Shehadha, that was a pretty name, and something lifted in the recesses of my memory. Once I’d read a storybook about an Egyptian girl with that same last name, or similar.
“Egypt?” I hadn’t even thought she’d heard me as I’d stared fuzzily at the letters on her name tag. It was an out-there question, borne on sedation. My thoracotomy tube had been removed earlier that morning, and my throat was a tunnel of sandpaper, my voice a croak of escape from it.
“You mean, as in the origin of my name?” She looked pleased. “Is that what you said, Egypt? You’re right, it’s Egyptian.”
“What’s wrong with me?”
The doctor’s almond eyes sized me up. Mom’s version of what had happened to me was heavy on tender loving care, but light on facts. But now Mom and Dad were downstairs in the cafeteria for lunch. I knew this because Mom had told me so about eleven times.
“We’re going down for a bite to eat, honey. Do you understand, Jamie? Just a hop on over to the hospital cafeteria. To have lunch. We’ll be back. Twenty minutes, tops.”
After they’d left, I’d pressed the call button. I told the nurse I wanted Shehadha back.

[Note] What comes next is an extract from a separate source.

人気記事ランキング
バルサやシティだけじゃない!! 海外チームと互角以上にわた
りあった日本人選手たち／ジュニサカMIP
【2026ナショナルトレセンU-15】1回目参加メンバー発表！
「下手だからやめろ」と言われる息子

I needed to ask the kinds of questions that were harder to brave when parents were hanging around on the sidelines.
“I’m taking your curiosity as positive sign. We’ve been reducing the morphine. So you might be feeling less groggy.” Dr. Shehadha had a broad, taut face like a fashion model, without a model’s blank expression of having been recently beamed to earth. A face I could trust.
“I jumped,” I said as the night came back to me in a cold brush.
Her expression neutralized. “You did.”
“I remember,” I told her, “but I can’t remember why, exactly. It was like it happened to a different person.”
“You were very disoriented and confused. Those are symptoms.”